### TEXT FOR ANALYSIS
Thursday, March 14, 2013

Renoir Controversy -- Day 2/68

Walk: de Young (lecture: Pigments and Binders), Corte Madera, A Dock/Sausalito
Distance: 1 miles

Since seeing a soon-to-be-released movie, Renoir, at Film Club last Sunday I've had him on my mind.   As I watched the movie, I realized the paintings I was "seeing him paint" in the movie were very different from the ones that call to me, especially Luncheon of the Boating Party. His circumstances were also different from the generally known one of his near impoverishment as a pioneering Impressionist. His later property and home on the Riviera  in Cagnes-sur-Mer were sumptuous, he was surrounded by doting former model/mistresses now-servants, he was very famous and busy painting - presumably partially  to fulfill Alfred Barnes' (the  Philadelphia collector) order for 70 (!) oils.  But mainly because Renoir painted relentlessly - in spite of severely crippling arthritis -  until literally the day he died on December 3, 1919. About tenacious work to the end there is a famous quote in response to Matisse who urged him to quit the pain of painting: Beauty remains but pain passes.

But was the work Renoir was producing in the years since his trip to Italy shortly after completing Luncheon of the Boating Party 'beautiful?" (See yesterday's ciwt)  Here is an example; what do you think?
Renoir Girl Basket of Fish

                                                        Girl with a Basket of Fish, 1889
To me it is comparatively lifeless/personalityless and reads like a classic Greek or Roman marble statue.
######
### DATA UNDER STUDY
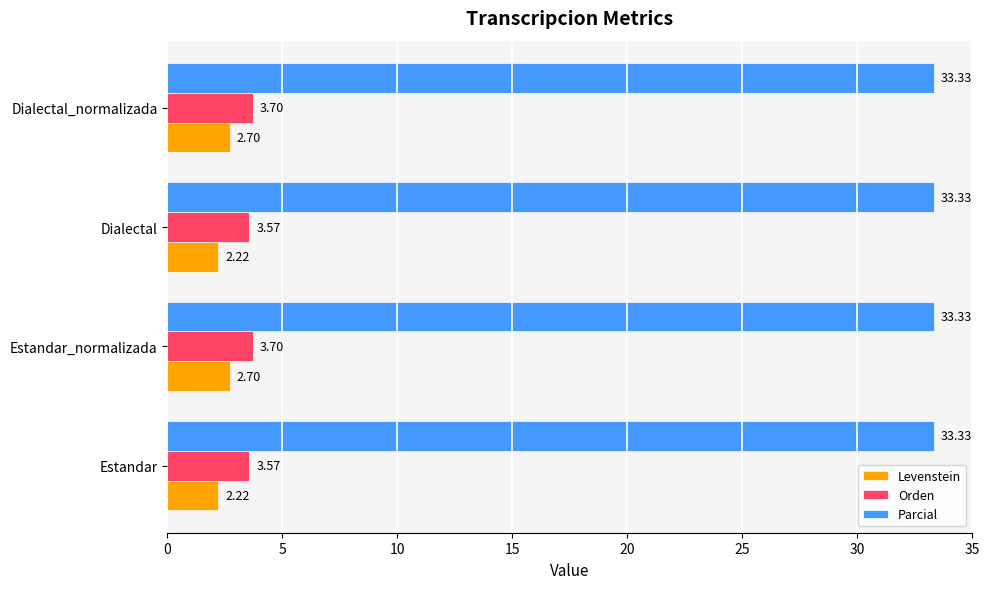

What are all the series names shown in the legend?

Levenstein, Orden, Parcial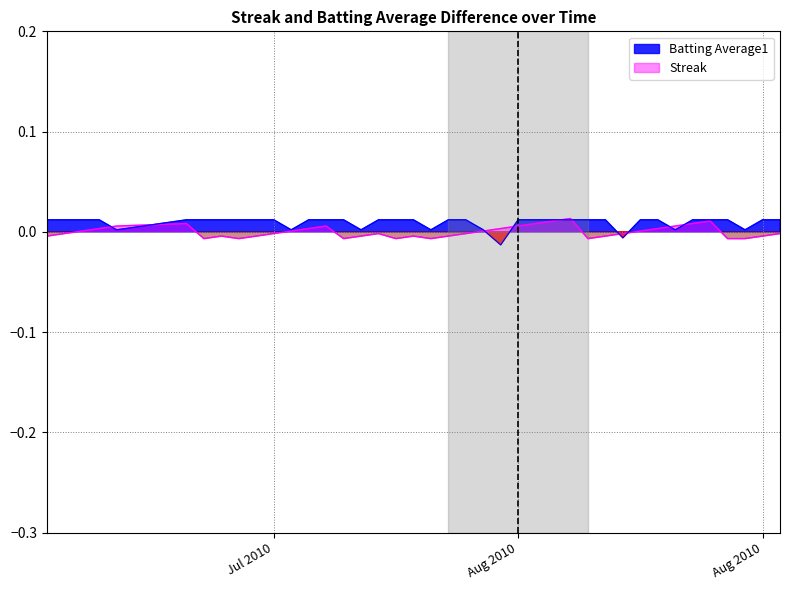

How many interior local valleys does the Batting Average1 series have?

8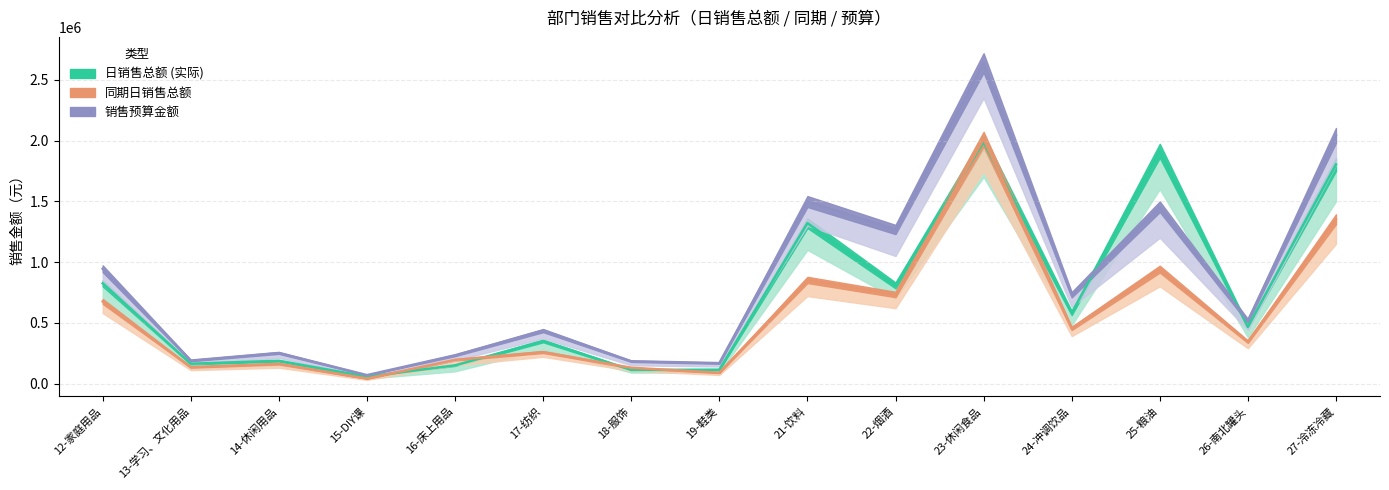

At which category does 同期日销售总额 reach its first local peak?

14-休闲用品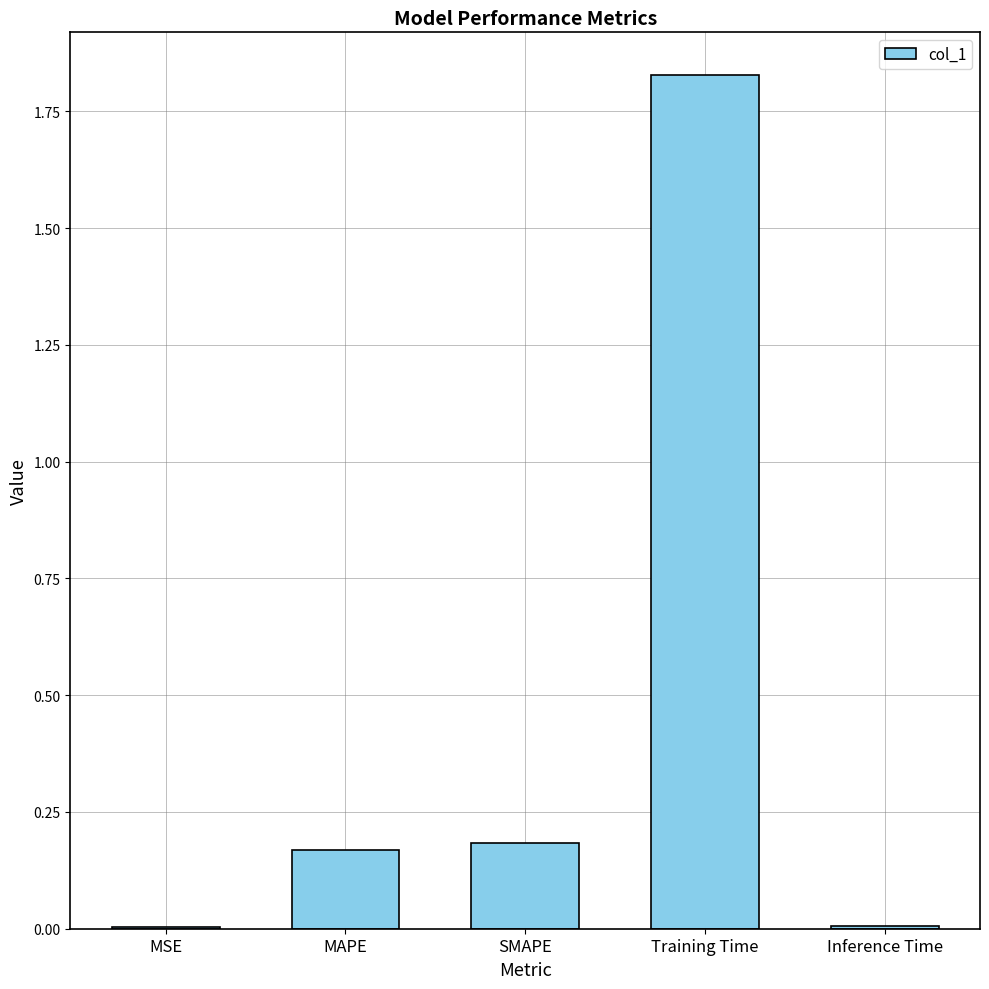

At which category does the chart reach its peak across all series?

Training Time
######
PROBLEMS TO SOLVE.
A) According to the Renoir post, on what date did Renoir die?
B) List every place named on the walk line of the Renoir post.
The listing was drawn from a separate source and is unrelated to the Renoir post.

SOLUTION SET.
A) December 3, 1919

B) de Young, Corte Madera, A Dock/Sausalito